Klaßen, C., Karabinskaya, A., Dejager, L., Vettorazzi, S., Van Moorleghem, J., Lühder, F., et al. (2017). Airway Epithelial Cells Are Crucial Targets of Glucocorticoids in a Mouse Model of Allergic Asthma. Journal of Immunology, 199(1), 48-61. doi:10.4049/jimmunol.1601691.

Zitierlink: https://hdl.handle.net/21.11116/0000-0000-8119-2

Zusammenfassung

Although glucocorticoids (GCs) are a mainstay in the clinical management of asthma, the target cells that mediate their therapeutic effects are unknown.
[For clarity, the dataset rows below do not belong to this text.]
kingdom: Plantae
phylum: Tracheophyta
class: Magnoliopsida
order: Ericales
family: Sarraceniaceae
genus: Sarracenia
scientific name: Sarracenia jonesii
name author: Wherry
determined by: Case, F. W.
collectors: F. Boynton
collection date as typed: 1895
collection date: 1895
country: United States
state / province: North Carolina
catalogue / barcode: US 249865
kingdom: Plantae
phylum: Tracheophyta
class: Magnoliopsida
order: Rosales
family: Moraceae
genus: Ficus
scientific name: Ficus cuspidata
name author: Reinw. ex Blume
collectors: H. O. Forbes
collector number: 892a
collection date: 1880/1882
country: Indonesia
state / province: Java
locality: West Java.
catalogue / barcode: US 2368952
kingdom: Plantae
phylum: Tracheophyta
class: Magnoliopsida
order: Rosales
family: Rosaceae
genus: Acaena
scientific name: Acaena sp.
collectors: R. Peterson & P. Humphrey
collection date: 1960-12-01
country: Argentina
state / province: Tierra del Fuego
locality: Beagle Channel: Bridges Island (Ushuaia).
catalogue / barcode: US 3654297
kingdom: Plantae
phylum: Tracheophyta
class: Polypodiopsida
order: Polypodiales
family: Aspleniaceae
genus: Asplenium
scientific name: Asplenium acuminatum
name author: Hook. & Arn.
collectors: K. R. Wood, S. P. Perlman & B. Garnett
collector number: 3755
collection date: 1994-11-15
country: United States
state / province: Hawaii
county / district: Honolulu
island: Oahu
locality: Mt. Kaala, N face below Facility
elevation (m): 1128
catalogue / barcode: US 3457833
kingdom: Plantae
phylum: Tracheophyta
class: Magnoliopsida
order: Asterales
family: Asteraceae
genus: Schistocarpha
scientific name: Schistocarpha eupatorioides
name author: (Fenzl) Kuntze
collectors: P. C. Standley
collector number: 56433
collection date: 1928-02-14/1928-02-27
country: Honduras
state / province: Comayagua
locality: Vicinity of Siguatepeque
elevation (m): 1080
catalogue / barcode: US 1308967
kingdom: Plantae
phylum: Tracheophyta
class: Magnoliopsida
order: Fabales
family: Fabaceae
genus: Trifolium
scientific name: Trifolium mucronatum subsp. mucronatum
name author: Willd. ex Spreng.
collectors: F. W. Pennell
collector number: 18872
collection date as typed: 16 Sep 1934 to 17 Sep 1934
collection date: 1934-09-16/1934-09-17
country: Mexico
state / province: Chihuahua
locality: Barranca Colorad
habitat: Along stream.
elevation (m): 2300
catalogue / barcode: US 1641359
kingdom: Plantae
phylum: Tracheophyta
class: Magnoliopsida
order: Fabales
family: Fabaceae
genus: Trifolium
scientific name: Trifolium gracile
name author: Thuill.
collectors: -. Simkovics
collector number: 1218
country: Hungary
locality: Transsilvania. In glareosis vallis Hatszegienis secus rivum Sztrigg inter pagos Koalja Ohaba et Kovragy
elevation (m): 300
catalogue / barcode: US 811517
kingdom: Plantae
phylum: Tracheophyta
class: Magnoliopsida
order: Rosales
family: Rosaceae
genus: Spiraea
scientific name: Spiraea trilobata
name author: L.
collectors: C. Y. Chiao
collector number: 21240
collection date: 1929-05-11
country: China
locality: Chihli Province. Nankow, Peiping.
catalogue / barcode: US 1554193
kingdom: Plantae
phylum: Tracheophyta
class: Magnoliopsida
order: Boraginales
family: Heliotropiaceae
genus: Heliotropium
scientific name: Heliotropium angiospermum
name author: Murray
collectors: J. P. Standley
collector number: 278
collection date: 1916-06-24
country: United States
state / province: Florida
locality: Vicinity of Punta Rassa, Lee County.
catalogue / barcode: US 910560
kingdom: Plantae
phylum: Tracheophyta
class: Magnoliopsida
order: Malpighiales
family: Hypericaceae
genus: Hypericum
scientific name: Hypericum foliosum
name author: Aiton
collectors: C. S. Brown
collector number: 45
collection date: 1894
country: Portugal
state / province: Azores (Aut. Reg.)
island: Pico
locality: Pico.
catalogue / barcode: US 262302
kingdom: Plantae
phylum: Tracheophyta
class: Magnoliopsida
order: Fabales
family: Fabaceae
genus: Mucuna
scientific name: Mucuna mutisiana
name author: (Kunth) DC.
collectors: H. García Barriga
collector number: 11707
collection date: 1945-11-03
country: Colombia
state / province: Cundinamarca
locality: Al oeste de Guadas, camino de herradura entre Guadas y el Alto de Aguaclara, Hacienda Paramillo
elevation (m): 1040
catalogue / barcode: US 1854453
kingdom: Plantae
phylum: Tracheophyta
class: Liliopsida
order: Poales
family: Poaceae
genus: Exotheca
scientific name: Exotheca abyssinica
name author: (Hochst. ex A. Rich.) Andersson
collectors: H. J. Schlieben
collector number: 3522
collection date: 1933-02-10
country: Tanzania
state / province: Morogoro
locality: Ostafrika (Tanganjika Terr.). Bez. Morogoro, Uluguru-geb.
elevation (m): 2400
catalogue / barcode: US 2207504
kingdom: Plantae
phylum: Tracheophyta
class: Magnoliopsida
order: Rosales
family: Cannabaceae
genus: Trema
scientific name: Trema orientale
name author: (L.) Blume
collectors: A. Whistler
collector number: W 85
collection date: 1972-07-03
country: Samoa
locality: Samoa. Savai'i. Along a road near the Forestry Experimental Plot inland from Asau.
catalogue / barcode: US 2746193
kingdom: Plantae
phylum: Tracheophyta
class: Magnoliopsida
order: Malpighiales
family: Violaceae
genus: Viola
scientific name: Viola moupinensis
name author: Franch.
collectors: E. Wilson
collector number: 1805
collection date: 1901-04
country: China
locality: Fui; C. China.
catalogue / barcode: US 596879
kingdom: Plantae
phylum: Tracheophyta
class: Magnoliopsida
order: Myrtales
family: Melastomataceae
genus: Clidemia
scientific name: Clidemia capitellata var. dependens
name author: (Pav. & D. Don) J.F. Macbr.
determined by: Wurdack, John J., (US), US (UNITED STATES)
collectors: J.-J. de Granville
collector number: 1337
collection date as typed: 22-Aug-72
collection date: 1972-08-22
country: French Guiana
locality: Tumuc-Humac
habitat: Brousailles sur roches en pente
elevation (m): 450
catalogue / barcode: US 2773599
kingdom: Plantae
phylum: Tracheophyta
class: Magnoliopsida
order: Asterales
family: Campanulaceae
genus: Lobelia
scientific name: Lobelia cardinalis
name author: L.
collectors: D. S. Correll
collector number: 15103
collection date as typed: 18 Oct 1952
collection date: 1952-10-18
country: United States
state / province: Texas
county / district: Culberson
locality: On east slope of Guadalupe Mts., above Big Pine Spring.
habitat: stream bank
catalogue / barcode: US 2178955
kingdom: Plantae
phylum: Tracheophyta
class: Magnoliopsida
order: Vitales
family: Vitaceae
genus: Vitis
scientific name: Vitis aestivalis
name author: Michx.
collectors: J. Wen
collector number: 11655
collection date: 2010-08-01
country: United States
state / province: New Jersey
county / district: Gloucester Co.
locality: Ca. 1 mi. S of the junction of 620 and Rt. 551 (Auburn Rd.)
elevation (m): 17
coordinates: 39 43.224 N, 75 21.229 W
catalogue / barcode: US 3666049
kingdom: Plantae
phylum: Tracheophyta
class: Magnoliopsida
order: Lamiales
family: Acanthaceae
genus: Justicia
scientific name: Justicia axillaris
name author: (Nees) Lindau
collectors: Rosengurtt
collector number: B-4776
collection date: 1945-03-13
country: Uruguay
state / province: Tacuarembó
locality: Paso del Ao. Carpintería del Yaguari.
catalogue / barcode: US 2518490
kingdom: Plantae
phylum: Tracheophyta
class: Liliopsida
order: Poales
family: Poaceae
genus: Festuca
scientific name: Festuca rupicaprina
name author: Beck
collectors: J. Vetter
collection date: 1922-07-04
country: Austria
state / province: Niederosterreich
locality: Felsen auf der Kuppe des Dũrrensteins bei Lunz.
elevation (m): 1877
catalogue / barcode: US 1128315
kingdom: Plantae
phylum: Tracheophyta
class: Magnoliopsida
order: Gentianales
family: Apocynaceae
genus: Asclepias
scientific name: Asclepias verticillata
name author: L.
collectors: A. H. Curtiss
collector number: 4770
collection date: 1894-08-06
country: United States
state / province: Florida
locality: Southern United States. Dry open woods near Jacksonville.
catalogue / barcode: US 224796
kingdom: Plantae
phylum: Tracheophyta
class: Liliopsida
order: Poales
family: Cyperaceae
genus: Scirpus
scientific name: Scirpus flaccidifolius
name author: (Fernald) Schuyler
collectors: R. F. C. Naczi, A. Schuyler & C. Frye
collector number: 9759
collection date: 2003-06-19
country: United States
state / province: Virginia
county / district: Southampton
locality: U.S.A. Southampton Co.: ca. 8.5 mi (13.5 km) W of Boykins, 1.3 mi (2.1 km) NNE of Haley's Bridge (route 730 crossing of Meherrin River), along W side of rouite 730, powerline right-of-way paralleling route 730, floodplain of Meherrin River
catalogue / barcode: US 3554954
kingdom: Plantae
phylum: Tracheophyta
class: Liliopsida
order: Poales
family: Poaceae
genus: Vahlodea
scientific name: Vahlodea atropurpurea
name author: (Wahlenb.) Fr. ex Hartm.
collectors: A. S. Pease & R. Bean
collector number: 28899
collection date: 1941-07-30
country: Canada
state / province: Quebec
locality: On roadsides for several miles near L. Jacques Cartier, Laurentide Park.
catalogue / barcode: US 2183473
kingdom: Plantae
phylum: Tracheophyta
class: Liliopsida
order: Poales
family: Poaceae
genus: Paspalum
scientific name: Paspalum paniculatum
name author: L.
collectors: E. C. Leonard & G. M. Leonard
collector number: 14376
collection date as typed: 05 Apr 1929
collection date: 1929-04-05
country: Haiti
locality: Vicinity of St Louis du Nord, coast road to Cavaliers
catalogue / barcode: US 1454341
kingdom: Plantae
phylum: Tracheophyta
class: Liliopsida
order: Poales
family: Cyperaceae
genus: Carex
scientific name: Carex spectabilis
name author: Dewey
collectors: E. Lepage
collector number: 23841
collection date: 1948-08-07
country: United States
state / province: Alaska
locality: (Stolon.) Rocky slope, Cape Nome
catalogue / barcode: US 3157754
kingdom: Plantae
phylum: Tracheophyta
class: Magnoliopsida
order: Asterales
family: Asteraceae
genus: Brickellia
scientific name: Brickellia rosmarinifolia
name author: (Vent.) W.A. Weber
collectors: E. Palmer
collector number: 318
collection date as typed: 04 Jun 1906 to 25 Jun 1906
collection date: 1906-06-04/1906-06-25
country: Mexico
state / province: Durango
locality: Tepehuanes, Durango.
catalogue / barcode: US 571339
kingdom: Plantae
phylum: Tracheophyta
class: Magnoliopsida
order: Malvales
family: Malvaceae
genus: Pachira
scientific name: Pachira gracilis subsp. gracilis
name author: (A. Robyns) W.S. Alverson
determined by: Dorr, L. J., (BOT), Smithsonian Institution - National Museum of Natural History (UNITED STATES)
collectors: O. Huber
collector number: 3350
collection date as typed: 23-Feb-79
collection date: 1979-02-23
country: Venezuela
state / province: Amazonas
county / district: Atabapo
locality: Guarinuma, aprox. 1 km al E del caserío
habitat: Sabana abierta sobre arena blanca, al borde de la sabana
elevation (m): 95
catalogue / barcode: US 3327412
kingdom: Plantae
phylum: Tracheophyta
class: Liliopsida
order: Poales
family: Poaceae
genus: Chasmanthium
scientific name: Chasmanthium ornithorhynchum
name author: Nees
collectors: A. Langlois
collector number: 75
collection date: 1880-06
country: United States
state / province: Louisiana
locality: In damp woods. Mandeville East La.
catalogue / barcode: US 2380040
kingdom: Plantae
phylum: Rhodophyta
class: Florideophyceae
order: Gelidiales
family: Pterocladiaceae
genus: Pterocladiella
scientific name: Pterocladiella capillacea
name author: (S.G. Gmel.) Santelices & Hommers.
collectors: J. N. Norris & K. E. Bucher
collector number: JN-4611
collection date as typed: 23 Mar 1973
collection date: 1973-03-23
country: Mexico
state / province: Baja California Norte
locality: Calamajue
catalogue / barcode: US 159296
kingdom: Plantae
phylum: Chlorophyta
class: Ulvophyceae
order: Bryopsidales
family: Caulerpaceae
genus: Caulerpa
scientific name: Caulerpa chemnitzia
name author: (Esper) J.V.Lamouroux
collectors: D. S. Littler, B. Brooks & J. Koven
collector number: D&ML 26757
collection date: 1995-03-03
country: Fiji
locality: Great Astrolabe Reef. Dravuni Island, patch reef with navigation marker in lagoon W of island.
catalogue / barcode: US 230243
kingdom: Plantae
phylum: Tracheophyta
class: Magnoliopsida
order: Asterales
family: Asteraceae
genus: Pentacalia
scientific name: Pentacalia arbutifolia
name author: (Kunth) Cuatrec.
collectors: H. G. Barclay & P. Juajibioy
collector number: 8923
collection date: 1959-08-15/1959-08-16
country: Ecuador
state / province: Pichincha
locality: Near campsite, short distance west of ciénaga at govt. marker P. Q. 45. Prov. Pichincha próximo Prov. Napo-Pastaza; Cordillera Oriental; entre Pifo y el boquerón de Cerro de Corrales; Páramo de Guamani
Contrary to our expectation, we found that GC receptor (GR) expression in immune cells was dispensable for successful therapy of allergic airway inflammation (AAI) with dexamethasone. Instead, GC treatment was compromised in mice expressing a defective GR in the nonhematopoietic compartment or selectively lacking the GR in airway epithelial cells. Further, we found that an intact GR dimerization interface was a prerequisite for the suppression of AAI and airway hyperresponsiveness by GCs. Our observation that the ability of dexamethasone to modulate gene expression in airway epithelial cells coincided with its potency to resolve AAI supports a crucial role for transcriptional regulation by the GR in this cell type. Taken together, we identified an unknown mode of GC action in the treatment of allergic asthma that might help to develop more specific therapies in the future.